We write on all sorts of topics here at 10 Tips, from the broad to the more niche, and this feature exists with some very specific people in mind. You might be the class clown or the office joker, or the idea of touring might appeal without you having a single musical bone in your body. Comedians are highly respected for their craft nowadays, although there is a lot more to it than merely telling jokes. If you fancy the idea and are brave enough to potentially fall flat on your face in front of a live audience, it could be an unconventional but highly rewarding career path. Take a closer look at our tips to decide whether it could be right for you.
1. Always be Ready to Make Someone Laugh
This might sound like the most obvious tip in the history of this website, but we’re not necessarily talking about telling good jokes on stage. Unsurprisingly, most successful comedians are pretty funny people in their day to day life too. If you can’t make people laugh at home or in the office, there’s a decent chance that an audience wouldn’t respond well either.
2. Come Up with Some Material
If you’re the funny one in those day to day situations, you can probably get away with some recycled material. Jokes from obscure TV shows or long-forgotten books can do alright if your friends and family haven’t seen them before. However, as soon as you expose yourself to a wider audience, and one that is willing to pay for the privilege of comedic entertainment, you’ll soon get found out. If you have the ambition to become a standup or other comic performer, you should get used to writing your own jokes sooner rather than later.
3. Ensure You’re Quick to Respond
Not all comedians need to do standup, although most at least do it on the side. There are other avenues to go down, especially if you can specialise in situational comedy. If you’re quick-witted and good on the comeback, there’s usually a niche of some description out there for you to fill – but you need to be honest as too many missteps can destroy your credibility.
4. Grow a Thick Skin
In an audience of dozens or hundreds of people, then chances are you won’t be able to make everyone laugh. If you have even a passing interest in comedy, you’ll know all about hecklers. There will always be one or two people that like to think they’re funnier than the entertainer, and you need two skills to deal with them. First, don’t take anything personally – alcohol and false bravado are usually involved. Secondly, if you’re suitably quick-witted, you’ll have a good retort to hand and some free material to pass the time.
5. Hit the Circuit
You’re not going to sell out famous auditoriums on your first night, and comedy is very much a business where you need to pay your dues. Comedy nights, open mic nights and any other opportunity to get in front of an audience are perfect for testing material and its reception among real people.
6. Try to Get on TV
As great and funny as you may be, nobody is going to pay to see someone they’ve never heard of and know nothing about. At best, you’ll find yourself on the undercard for a comedian that’s capable of moving tickets. However, there are enough comedy shows and panel programs out there that you might be able to jump the queue. There is no better way for a comedian to get their name in front of tens of thousands of people than to appear on TV. Even if you’re not very good, a fair few people will remember the name, and that will be enough for a boost to ticket sales at your next shows.

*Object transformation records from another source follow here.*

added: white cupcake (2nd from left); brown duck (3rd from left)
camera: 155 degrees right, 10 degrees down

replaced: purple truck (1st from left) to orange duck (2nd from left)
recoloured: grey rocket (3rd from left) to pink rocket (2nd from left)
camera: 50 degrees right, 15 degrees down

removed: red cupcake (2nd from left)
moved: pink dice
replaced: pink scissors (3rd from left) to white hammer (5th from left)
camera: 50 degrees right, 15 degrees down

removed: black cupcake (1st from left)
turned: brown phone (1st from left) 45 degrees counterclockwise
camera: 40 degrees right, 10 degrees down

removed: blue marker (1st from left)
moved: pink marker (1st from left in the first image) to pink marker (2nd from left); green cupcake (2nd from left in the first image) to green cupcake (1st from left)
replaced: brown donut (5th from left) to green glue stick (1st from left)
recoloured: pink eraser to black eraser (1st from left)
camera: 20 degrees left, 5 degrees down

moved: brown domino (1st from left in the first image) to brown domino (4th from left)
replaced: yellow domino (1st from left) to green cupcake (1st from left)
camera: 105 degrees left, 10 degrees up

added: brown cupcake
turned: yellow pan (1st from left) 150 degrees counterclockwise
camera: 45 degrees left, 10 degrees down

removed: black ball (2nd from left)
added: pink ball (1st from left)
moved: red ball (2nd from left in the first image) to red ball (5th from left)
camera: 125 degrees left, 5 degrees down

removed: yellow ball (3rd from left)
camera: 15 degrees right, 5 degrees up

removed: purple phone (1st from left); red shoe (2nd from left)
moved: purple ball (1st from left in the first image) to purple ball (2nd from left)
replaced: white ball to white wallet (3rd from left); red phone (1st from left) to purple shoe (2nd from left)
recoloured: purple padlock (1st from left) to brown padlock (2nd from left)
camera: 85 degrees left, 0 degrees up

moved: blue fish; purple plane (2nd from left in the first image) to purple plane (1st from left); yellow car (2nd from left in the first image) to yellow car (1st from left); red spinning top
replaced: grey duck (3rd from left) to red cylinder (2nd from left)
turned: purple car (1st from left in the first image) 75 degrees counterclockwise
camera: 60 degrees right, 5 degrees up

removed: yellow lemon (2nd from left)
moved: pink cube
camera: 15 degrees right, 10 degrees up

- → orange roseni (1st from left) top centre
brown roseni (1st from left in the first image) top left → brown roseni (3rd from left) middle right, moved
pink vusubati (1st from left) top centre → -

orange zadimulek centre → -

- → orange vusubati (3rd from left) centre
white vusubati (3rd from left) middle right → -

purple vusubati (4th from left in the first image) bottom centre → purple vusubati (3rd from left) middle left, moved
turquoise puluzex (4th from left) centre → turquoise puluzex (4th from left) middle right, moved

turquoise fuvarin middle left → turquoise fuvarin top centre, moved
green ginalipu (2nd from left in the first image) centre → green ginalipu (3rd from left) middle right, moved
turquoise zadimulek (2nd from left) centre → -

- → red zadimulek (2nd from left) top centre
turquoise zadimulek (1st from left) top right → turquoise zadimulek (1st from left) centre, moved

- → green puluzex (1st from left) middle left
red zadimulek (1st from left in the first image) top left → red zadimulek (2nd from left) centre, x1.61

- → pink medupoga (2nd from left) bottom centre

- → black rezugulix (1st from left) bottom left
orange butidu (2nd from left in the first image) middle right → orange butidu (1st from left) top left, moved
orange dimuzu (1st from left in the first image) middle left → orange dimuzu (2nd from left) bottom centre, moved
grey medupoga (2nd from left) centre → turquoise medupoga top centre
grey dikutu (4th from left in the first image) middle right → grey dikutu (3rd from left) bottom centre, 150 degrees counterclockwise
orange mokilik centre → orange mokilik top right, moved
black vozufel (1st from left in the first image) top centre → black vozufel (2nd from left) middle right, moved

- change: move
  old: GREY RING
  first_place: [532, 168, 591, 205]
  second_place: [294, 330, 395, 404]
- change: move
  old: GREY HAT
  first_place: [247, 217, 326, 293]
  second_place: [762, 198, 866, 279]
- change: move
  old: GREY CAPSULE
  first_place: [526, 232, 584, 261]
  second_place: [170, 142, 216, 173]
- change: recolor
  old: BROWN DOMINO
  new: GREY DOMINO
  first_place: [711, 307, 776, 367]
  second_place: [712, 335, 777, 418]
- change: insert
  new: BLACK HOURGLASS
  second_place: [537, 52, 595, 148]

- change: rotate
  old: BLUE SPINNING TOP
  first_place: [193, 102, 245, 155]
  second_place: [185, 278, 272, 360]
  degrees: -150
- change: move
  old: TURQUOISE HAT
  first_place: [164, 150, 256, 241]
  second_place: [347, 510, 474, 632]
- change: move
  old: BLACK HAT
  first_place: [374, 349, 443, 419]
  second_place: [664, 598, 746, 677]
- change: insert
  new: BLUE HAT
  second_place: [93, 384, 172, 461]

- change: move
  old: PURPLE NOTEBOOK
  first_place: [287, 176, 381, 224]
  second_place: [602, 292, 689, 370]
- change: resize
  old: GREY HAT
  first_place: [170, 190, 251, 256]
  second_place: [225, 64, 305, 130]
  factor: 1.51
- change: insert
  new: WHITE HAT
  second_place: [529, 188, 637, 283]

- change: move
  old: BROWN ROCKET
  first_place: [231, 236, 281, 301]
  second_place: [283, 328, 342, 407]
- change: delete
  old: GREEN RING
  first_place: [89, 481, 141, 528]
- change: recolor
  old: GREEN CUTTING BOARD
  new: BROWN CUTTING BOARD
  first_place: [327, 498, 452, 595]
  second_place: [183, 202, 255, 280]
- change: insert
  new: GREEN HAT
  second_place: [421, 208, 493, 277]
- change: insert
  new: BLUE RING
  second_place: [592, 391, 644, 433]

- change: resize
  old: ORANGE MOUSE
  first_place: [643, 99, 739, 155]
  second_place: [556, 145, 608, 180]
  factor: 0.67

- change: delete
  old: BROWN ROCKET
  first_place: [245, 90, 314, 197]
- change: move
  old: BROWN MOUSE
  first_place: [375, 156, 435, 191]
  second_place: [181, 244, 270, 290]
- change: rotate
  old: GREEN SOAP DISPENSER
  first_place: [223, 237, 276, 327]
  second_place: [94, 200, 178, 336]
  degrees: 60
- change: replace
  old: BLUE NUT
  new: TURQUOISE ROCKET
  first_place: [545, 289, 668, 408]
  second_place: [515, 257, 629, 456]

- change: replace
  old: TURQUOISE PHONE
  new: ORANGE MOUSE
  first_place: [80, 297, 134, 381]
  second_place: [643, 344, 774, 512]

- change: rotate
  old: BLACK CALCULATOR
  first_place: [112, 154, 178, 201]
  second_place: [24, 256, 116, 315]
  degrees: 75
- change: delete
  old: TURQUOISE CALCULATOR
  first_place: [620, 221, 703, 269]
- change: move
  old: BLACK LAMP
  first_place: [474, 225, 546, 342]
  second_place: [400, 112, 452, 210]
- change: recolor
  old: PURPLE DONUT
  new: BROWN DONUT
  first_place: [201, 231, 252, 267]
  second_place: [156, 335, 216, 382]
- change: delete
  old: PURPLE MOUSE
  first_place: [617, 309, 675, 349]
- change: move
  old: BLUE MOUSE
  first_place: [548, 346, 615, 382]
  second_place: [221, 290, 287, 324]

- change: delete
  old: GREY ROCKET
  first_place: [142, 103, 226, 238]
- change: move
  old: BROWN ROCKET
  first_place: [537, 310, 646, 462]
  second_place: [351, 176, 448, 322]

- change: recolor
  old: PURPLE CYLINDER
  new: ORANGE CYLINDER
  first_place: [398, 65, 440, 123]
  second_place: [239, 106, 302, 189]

7. Take in the Work of Others
Unless you form a troupe or want to appear on Saturday Night Live, you’ll find comedy to be a very lonely profession. It’s therefore important to make friends and keep an eye on what others are doing, even if only for your own sanity. When you hit writer's block or have stage fright, knowing how others in the same position deal with it can be immensely beneficial.
8. Fill a Niche
Getting into comedy is something of a paradox, as it can be both difficult and easy at the same time. Both affect your career. In being easy to get into, competition is stiff and you need to be able to do more than tell jokes. It can benefit you in the long-term to find a style or a niche and use that as the basis for your stage persona. You might play a character every time you step on stage or become known as the person that makes jokes about a specific subject. When that happens, you need to remember that you’re known, regardless of what for!
9. Make Yourself Available
It is often said that comedians are often among the unhappiest people behind the jokes and laughter. That doesn’t apply to everyone, but if you do get into a bit of a lull and feel like shutting the world out, you need to remember to be available when needed. Unless you sell out shows on the day that tickets become available, you always need to be on the ball to ensure demand for your skills. If an invitation to appear on a show comes through, ideally you’ll be in a position to say yes. If not, then at least make sure you respond – or get your agent to do it if you’ve reached that level.
10. Explore Every Avenue
As we publish this article, there is still something of a stigma around the term ‘YouTube Comedian’. Some might dismiss those that match the description as not being good enough to be a ‘real’ comedian, but viewing figures and subscriber numbers tell a different story. If you don’t want to spend hours travelling from gig to gig each weekend, get your materials out there by any means possible. Funny goes viral like nothing else, so if you’re confident in your jokes, get them told.